Gastrointestinal disorders
Very common Diarrhoea
Common Nausea, vomiting
Nausea is more often associated with higher oral dosages. If gastrointestinal reactions are evident, they may be reduced by taking AUGMENTIN at the start of a meal.
Uncommon Indigestion
Very Rare Antibiotic-associated colitis (including pseudomembranous colitis and haemorrhagic colitis).
Hepatobiliary disorders
Uncommon A moderate rise in AST and/or ALT and Alkaline Phosphatases has been noted in patients treated with beta-lactam class antibiotics, but the significance of these findings is unknown.
Very Rare Hepatitis and cholestatic jaundice. These events have been noted with other penicillins and cephalosporins.
Hepatic events have been reported predominantly in males and elderly patients and may be associated with prolonged treatment.

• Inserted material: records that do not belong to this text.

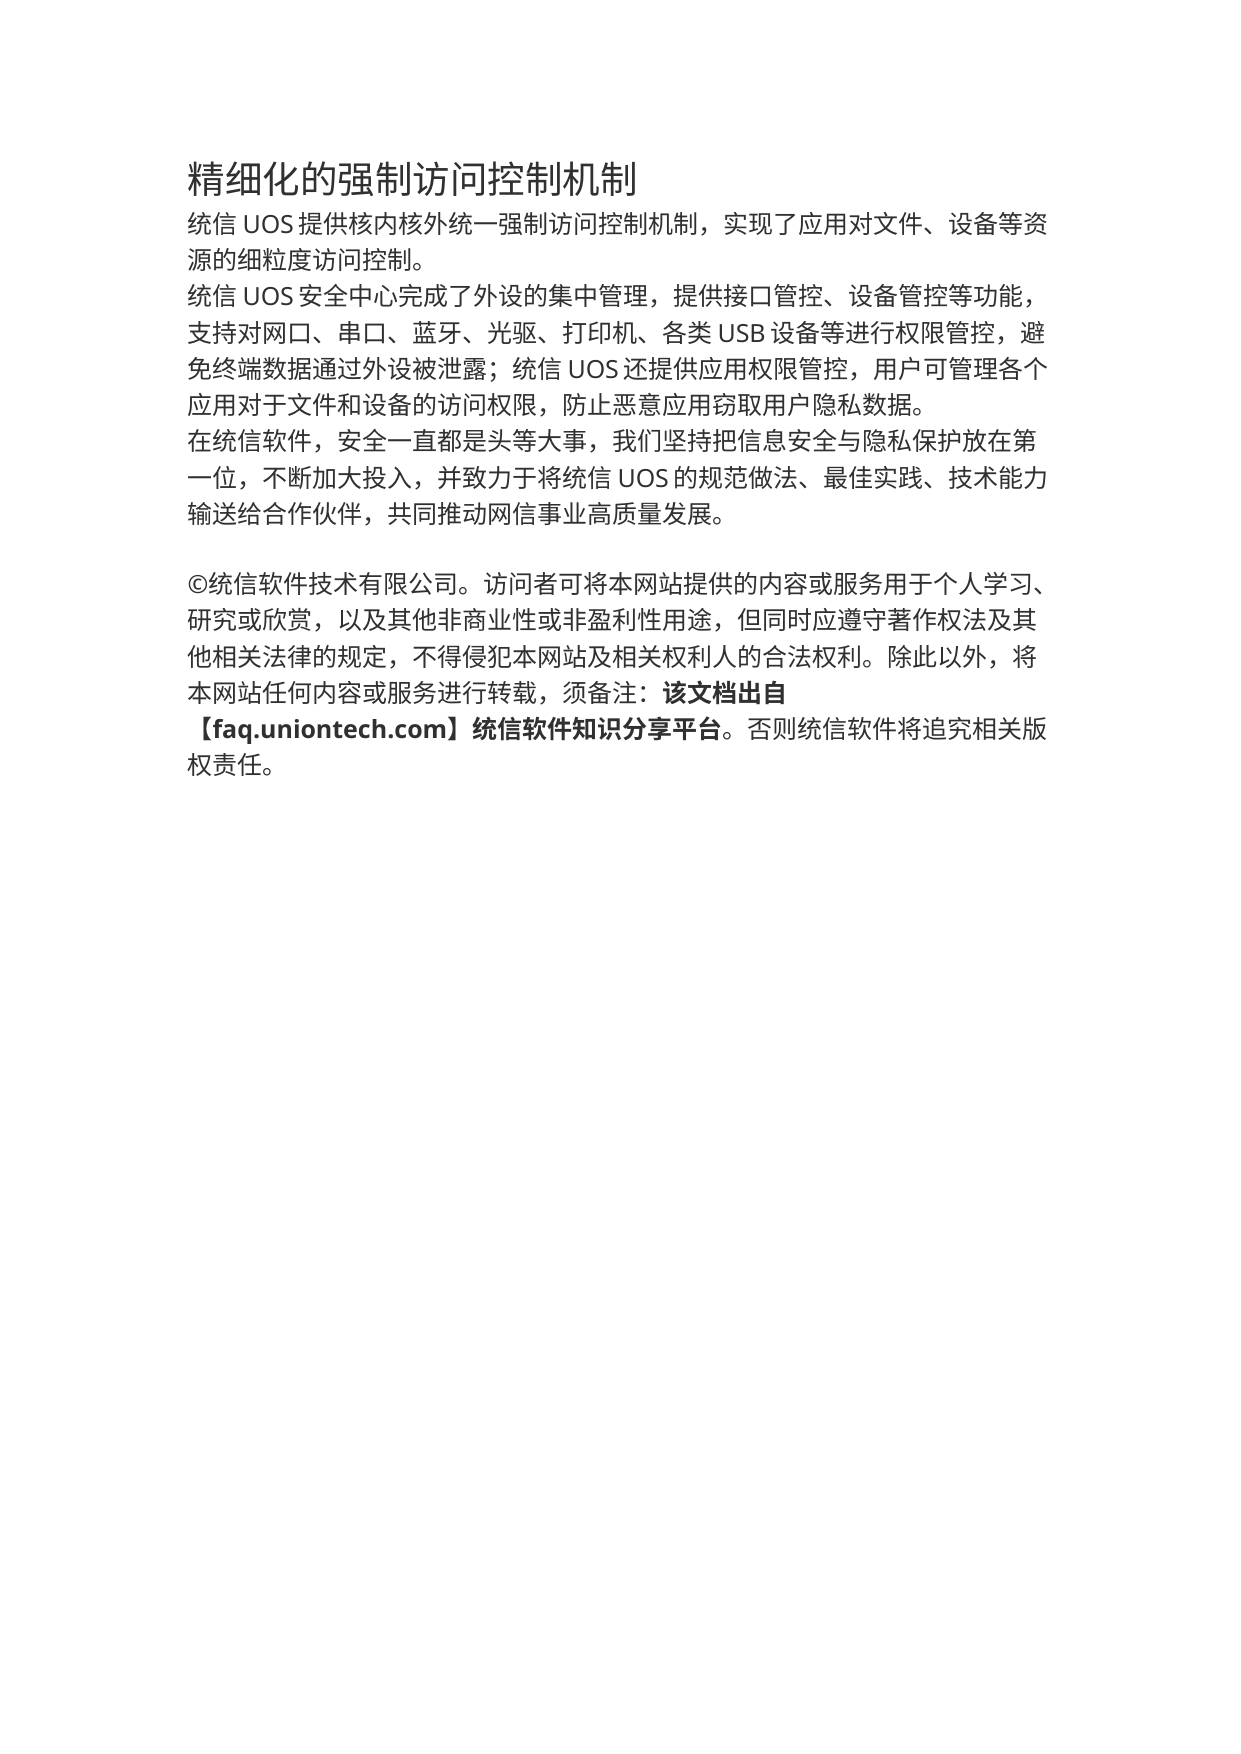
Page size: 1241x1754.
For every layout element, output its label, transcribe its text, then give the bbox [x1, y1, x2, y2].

text ©统信软件技术有限公司。访问者可将本网站提供的内容或服务用于个人学习、研究或欣赏，以及其他非商业性或非盈利性用途，但同时应遵守著作权法及其他相关法律的规定，不得侵犯本网站及相关权利人的合法权利。除此以外，将本网站任何内容或服务进行转载，须备注：该文档出自【faq.uniontech.com】统信软件知识分享平台。否则统信软件将追究相关版权责任。 [187, 564, 1053, 782]
text 精细化的强制访问控制机制 [187, 150, 1053, 204]
text 统信UOS提供核内核外统一强制访问控制机制，实现了应用对文件、设备等资源的细粒度访问控制。 [187, 204, 1053, 277]
text 统信UOS安全中心完成了外设的集中管理，提供接口管控、设备管控等功能，支持对网口、串口、蓝牙、光驱、打印机、各类USB设备等进行权限管控，避免终端数据通过外设被泄露；统信UOS还提供应用权限管控，用户可管理各个应用对于文件和设备的访问权限，防止恶意应用窃取用户隐私数据。 [187, 277, 1053, 422]
text 在统信软件，安全一直都是头等大事，我们坚持把信息安全与隐私保护放在第一位，不断加大投入，并致力于将统信UOS的规范做法、最佳实践、技术能力输送给合作伙伴，共同推动网信事业高质量发展。 [187, 422, 1053, 531]
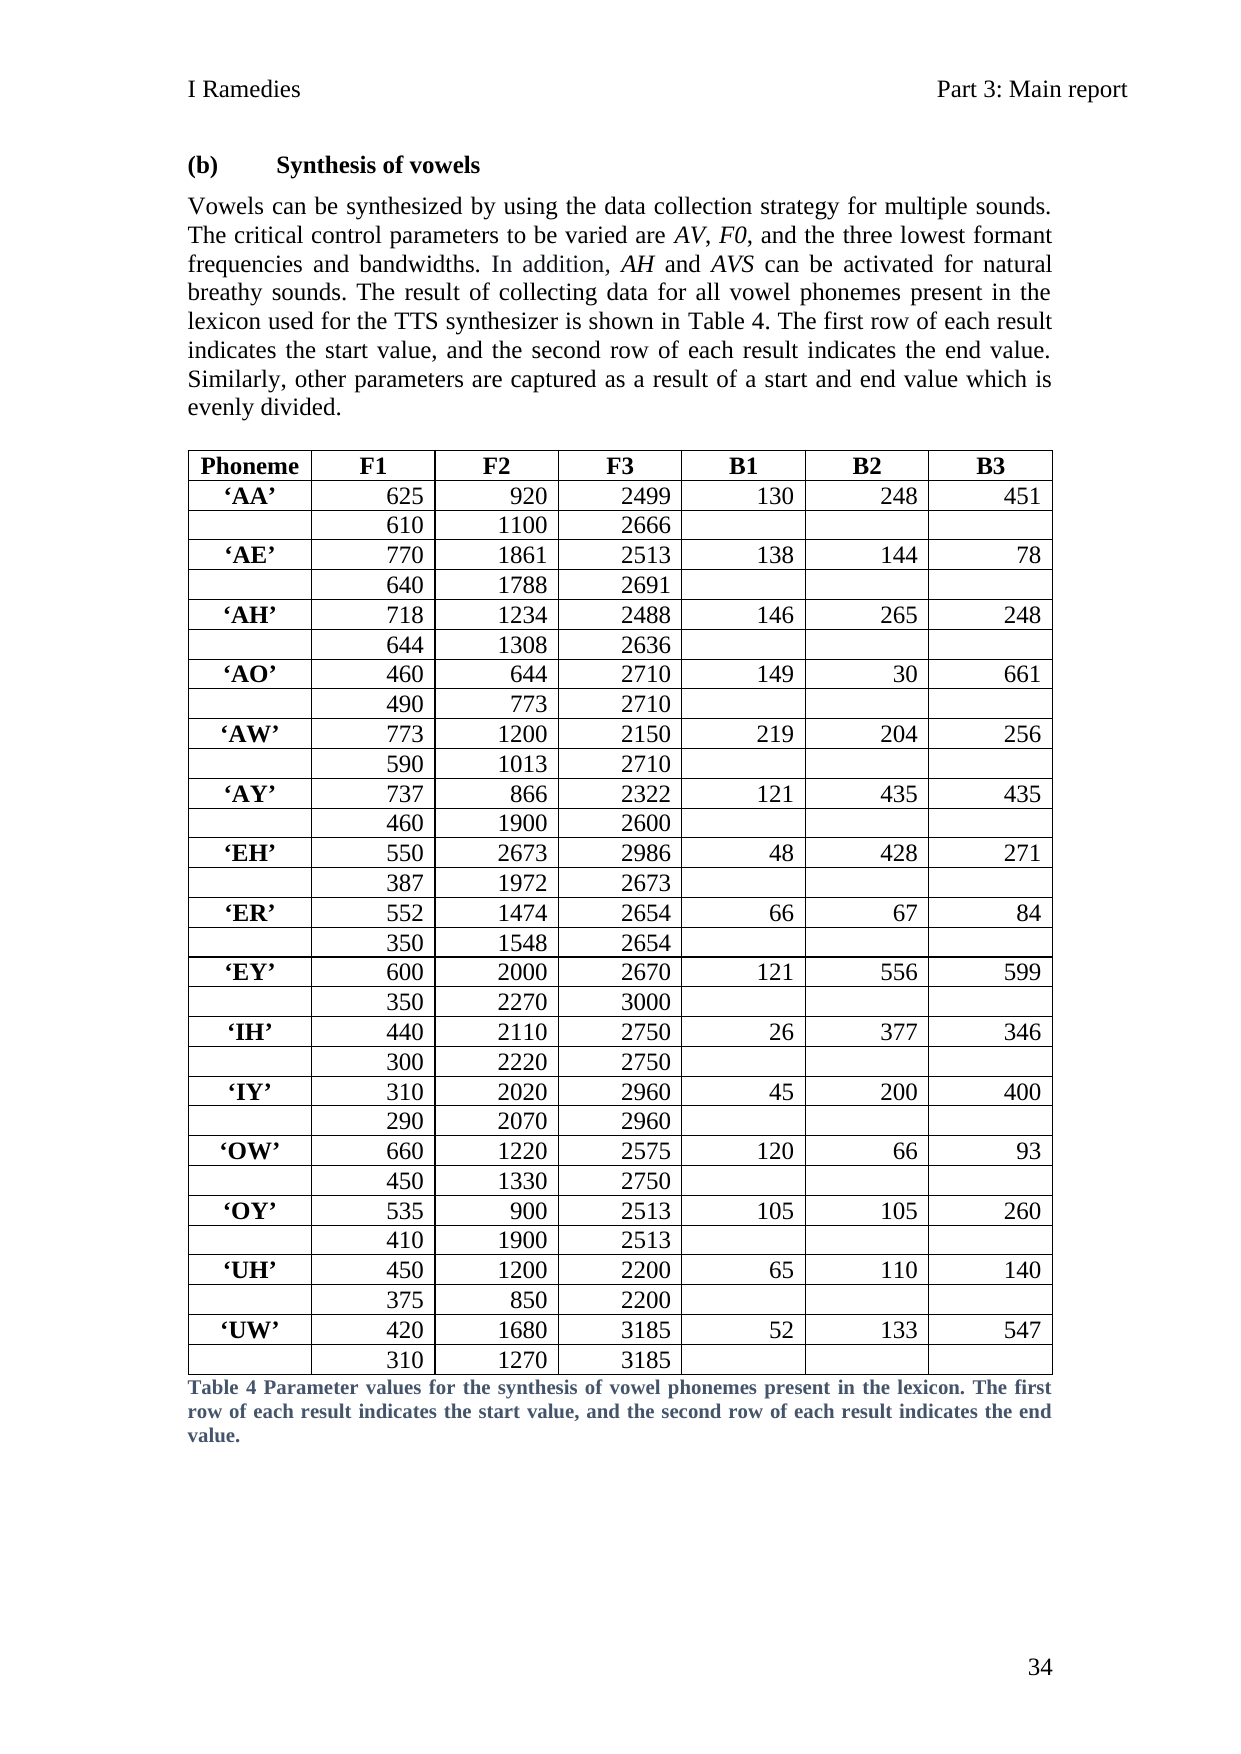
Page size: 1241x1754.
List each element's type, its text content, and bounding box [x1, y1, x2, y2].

table_cell [806, 1345, 928, 1373]
table_cell 450 [312, 1166, 434, 1195]
table_cell 440 [312, 1017, 434, 1046]
subtitle Synthesis of vowels [187, 150, 1053, 179]
table_cell 420 [312, 1315, 434, 1344]
table_cell 2654 [559, 898, 681, 927]
table_cell [806, 630, 928, 658]
table_cell 144 [806, 540, 928, 569]
table_cell [682, 689, 805, 718]
table_cell [929, 1047, 1052, 1076]
table_cell [682, 987, 805, 1016]
table_cell 547 [929, 1315, 1052, 1344]
table_cell ‘IH’ [189, 1017, 311, 1046]
table_cell [682, 1226, 805, 1254]
table_cell 1013 [436, 749, 558, 778]
table_cell [929, 809, 1052, 837]
table_cell 1788 [436, 570, 558, 599]
table_cell 600 [312, 958, 434, 986]
table_cell 52 [682, 1315, 805, 1344]
table_cell 2750 [559, 1166, 681, 1195]
table_cell ‘AE’ [189, 540, 311, 569]
table_cell 450 [312, 1255, 434, 1284]
table_cell 1330 [436, 1166, 558, 1195]
table_cell ‘AO’ [189, 660, 311, 688]
table_cell 248 [806, 481, 928, 509]
table_cell [682, 749, 805, 778]
table_cell 625 [312, 481, 434, 509]
table_cell 387 [312, 868, 434, 897]
table_cell [806, 1106, 928, 1135]
table_cell 2636 [559, 630, 681, 658]
table_cell 105 [682, 1196, 805, 1224]
text Vowels can be synthesized by using the data collection strategy for multiple sounds. The critical control parameters to be varied are AV, F0, and the three lowest formant frequencies and bandwidths. In addition, AH and AVS can be activated for natural breathy sounds. The result of collecting data for all vowel phonemes present in the lexicon used for the TTS synthesizer is shown in Table 6. The first row of each result indicates the start value, and the second row of each result indicates the end value. Similarly, other parameters are captured as a result of a start and end value which is evenly divided. [187, 191, 1053, 421]
table_cell 644 [312, 630, 434, 658]
table_cell 78 [929, 540, 1052, 569]
table_cell 1972 [436, 868, 558, 897]
table_cell 130 [682, 481, 805, 509]
table_cell 1200 [436, 719, 558, 748]
table_cell [929, 1226, 1052, 1254]
table_cell [806, 928, 928, 956]
table_cell 590 [312, 749, 434, 778]
table_cell 84 [929, 898, 1052, 927]
table_cell 718 [312, 600, 434, 629]
table_cell [929, 928, 1052, 956]
table_cell ‘AA’ [189, 481, 311, 509]
table_cell 219 [682, 719, 805, 748]
table_cell 1548 [436, 928, 558, 956]
table_cell [682, 928, 805, 956]
table_cell 30 [806, 660, 928, 688]
table_cell [929, 1285, 1052, 1314]
table_cell 146 [682, 600, 805, 629]
table_cell [189, 1106, 311, 1135]
table_cell 2600 [559, 809, 681, 837]
table_cell 770 [312, 540, 434, 569]
table_cell 2220 [436, 1047, 558, 1076]
table_cell [189, 1285, 311, 1314]
table_cell 2020 [436, 1077, 558, 1105]
table_cell ‘UH’ [189, 1255, 311, 1284]
table_cell 204 [806, 719, 928, 748]
table_cell 48 [682, 838, 805, 867]
table_cell [682, 1345, 805, 1373]
table_cell [806, 511, 928, 539]
table_cell 140 [929, 1255, 1052, 1284]
table_cell 866 [436, 779, 558, 807]
table_cell 773 [436, 689, 558, 718]
table_cell 310 [312, 1077, 434, 1105]
table_cell 920 [436, 481, 558, 509]
table_cell 3185 [559, 1315, 681, 1344]
table_cell [929, 630, 1052, 658]
table_cell ‘IY’ [189, 1077, 311, 1105]
table_cell 850 [436, 1285, 558, 1314]
table_cell [806, 1166, 928, 1195]
table_cell 451 [929, 481, 1052, 509]
table_cell 2499 [559, 481, 681, 509]
table_cell 271 [929, 838, 1052, 867]
table_cell [682, 1285, 805, 1314]
table_cell [682, 570, 805, 599]
table_cell [682, 809, 805, 837]
table_cell 460 [312, 809, 434, 837]
table_cell [682, 630, 805, 658]
table_cell 121 [682, 779, 805, 807]
table_cell 256 [929, 719, 1052, 748]
table_cell 1234 [436, 600, 558, 629]
table_cell [929, 1345, 1052, 1373]
table_cell 350 [312, 987, 434, 1016]
table_cell 260 [929, 1196, 1052, 1224]
table_cell 1220 [436, 1136, 558, 1165]
table_cell [929, 987, 1052, 1016]
table_cell [806, 868, 928, 897]
table_cell 2513 [559, 1226, 681, 1254]
table_cell 410 [312, 1226, 434, 1254]
table_cell [806, 689, 928, 718]
table_header F3 [559, 451, 681, 480]
table_cell 2488 [559, 600, 681, 629]
table_cell [189, 749, 311, 778]
table_cell 2270 [436, 987, 558, 1016]
table_cell [806, 570, 928, 599]
table_cell ‘EH’ [189, 838, 311, 867]
table_cell [806, 987, 928, 1016]
table_cell 552 [312, 898, 434, 927]
table_cell 2200 [559, 1255, 681, 1284]
table_cell [189, 868, 311, 897]
table_cell 2513 [559, 540, 681, 569]
table_cell [189, 1345, 311, 1373]
table_cell [682, 868, 805, 897]
table_cell 1680 [436, 1315, 558, 1344]
table_cell 610 [312, 511, 434, 539]
table_cell 1861 [436, 540, 558, 569]
table_header B1 [682, 451, 805, 480]
table_cell 2670 [559, 958, 681, 986]
table_cell [929, 1166, 1052, 1195]
table_cell 200 [806, 1077, 928, 1105]
table_cell ‘AH’ [189, 600, 311, 629]
table_cell 138 [682, 540, 805, 569]
table_cell 105 [806, 1196, 928, 1224]
text Table 4 Parameter values for the synthesis of vowel phonemes present in the lexicon. The first row of each result indicates the start value, and the second row of each result indicates the end value. [187, 1375, 1053, 1447]
table_cell 2673 [436, 838, 558, 867]
table_cell 2513 [559, 1196, 681, 1224]
table_cell 2575 [559, 1136, 681, 1165]
table_cell [189, 1047, 311, 1076]
table_cell 599 [929, 958, 1052, 986]
table_cell 490 [312, 689, 434, 718]
table_cell 550 [312, 838, 434, 867]
table_cell ‘AY’ [189, 779, 311, 807]
table_cell [189, 928, 311, 956]
table_cell [189, 987, 311, 1016]
table_cell 3000 [559, 987, 681, 1016]
table_cell 93 [929, 1136, 1052, 1165]
table_cell [682, 511, 805, 539]
table_cell 310 [312, 1345, 434, 1373]
table_cell 265 [806, 600, 928, 629]
table_cell [189, 689, 311, 718]
table_cell ‘AW’ [189, 719, 311, 748]
table_cell 290 [312, 1106, 434, 1135]
table_cell [189, 1226, 311, 1254]
table_cell 2150 [559, 719, 681, 748]
table_cell [929, 868, 1052, 897]
table_cell 2710 [559, 749, 681, 778]
table_cell [929, 1106, 1052, 1135]
table_cell 900 [436, 1196, 558, 1224]
table_cell 248 [929, 600, 1052, 629]
table_cell [929, 749, 1052, 778]
table_cell 2691 [559, 570, 681, 599]
table_cell 1100 [436, 511, 558, 539]
table_cell [682, 1047, 805, 1076]
table_cell 110 [806, 1255, 928, 1284]
table_cell 660 [312, 1136, 434, 1165]
table_cell 121 [682, 958, 805, 986]
table_cell ‘UW’ [189, 1315, 311, 1344]
table_cell ‘EY’ [189, 958, 311, 986]
table_cell 2710 [559, 689, 681, 718]
table_cell 66 [806, 1136, 928, 1165]
table_cell 556 [806, 958, 928, 986]
table_cell 2000 [436, 958, 558, 986]
table_header F1 [312, 451, 434, 480]
table_cell 1900 [436, 809, 558, 837]
table_cell 2666 [559, 511, 681, 539]
table_cell 1900 [436, 1226, 558, 1254]
table_cell 2960 [559, 1077, 681, 1105]
table_cell 428 [806, 838, 928, 867]
table_cell [806, 1226, 928, 1254]
table_cell [929, 689, 1052, 718]
table_cell [806, 809, 928, 837]
table_cell 2986 [559, 838, 681, 867]
table_cell 133 [806, 1315, 928, 1344]
table_cell [806, 749, 928, 778]
table_cell 2750 [559, 1047, 681, 1076]
table_cell 2322 [559, 779, 681, 807]
table_cell 435 [929, 779, 1052, 807]
table_cell 2673 [559, 868, 681, 897]
table_cell 2750 [559, 1017, 681, 1046]
table_cell [682, 1106, 805, 1135]
table_cell 737 [312, 779, 434, 807]
table_cell 66 [682, 898, 805, 927]
table_cell 377 [806, 1017, 928, 1046]
table_cell 2070 [436, 1106, 558, 1135]
table_cell 350 [312, 928, 434, 956]
table_cell ‘ER’ [189, 898, 311, 927]
table_cell 1200 [436, 1255, 558, 1284]
table_cell [929, 511, 1052, 539]
table_cell [189, 630, 311, 658]
table_cell [189, 570, 311, 599]
table_cell 640 [312, 570, 434, 599]
table_header Phoneme [189, 451, 311, 480]
table_cell 65 [682, 1255, 805, 1284]
table_cell 2110 [436, 1017, 558, 1046]
table_cell [189, 809, 311, 837]
table_cell 644 [436, 660, 558, 688]
table_cell [682, 1166, 805, 1195]
table_cell 435 [806, 779, 928, 807]
table_cell 661 [929, 660, 1052, 688]
table_cell 1308 [436, 630, 558, 658]
table_cell 346 [929, 1017, 1052, 1046]
table_cell 2960 [559, 1106, 681, 1135]
table_cell 375 [312, 1285, 434, 1314]
table_header B2 [806, 451, 928, 480]
table_cell 2200 [559, 1285, 681, 1314]
table_cell ‘OW’ [189, 1136, 311, 1165]
table_cell 400 [929, 1077, 1052, 1105]
table_cell [929, 570, 1052, 599]
table_cell 120 [682, 1136, 805, 1165]
table_cell 149 [682, 660, 805, 688]
table_cell 67 [806, 898, 928, 927]
table_cell 2710 [559, 660, 681, 688]
table_cell 45 [682, 1077, 805, 1105]
table_cell 773 [312, 719, 434, 748]
table_cell 300 [312, 1047, 434, 1076]
table_cell [806, 1285, 928, 1314]
table_cell 1474 [436, 898, 558, 927]
table_cell [189, 1166, 311, 1195]
table_cell [806, 1047, 928, 1076]
table_header B3 [929, 451, 1052, 480]
table_cell 460 [312, 660, 434, 688]
table_cell 3185 [559, 1345, 681, 1373]
table_cell [189, 511, 311, 539]
table_header F2 [436, 451, 558, 480]
table_cell ‘OY’ [189, 1196, 311, 1224]
table_cell 1270 [436, 1345, 558, 1373]
table_cell 2654 [559, 928, 681, 956]
table_cell 26 [682, 1017, 805, 1046]
table_cell 535 [312, 1196, 434, 1224]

Signs and symptoms usually occur during or shortly after treatment but in some cases may not become apparent until several weeks after treatment has ceased. These are usually reversible. Hepatic events may be severe and in extremely rare circumstances, deaths have been reported.
Skin and subcutaneous tissue disorders
Uncommon Skin rash, pruritus, urticaria
Rare Erythema multiforme
Very Rare Stevens-Johnson syndrome, toxic epidermal necrolysis, bullous exfoliative-dermatitis, acute generalised exanthemous pustulosis (AGEP)
If any hypersensitivity dermatitis reaction occurs, treatment should be discontinued.
Renal and urinary disorders
Very rare Interstitial nephritis, crystalluria (see Overdosage)
Section 4.9
Amoxicillin crystalluria, in some cases leading to renal failure, has been observed (see Section 4.4 Special warnings and special precautions for use).
Amoxicillin has been reported to precipitate in bladder catheters after intravenous administration of large doses. A regular check of patency should be maintained.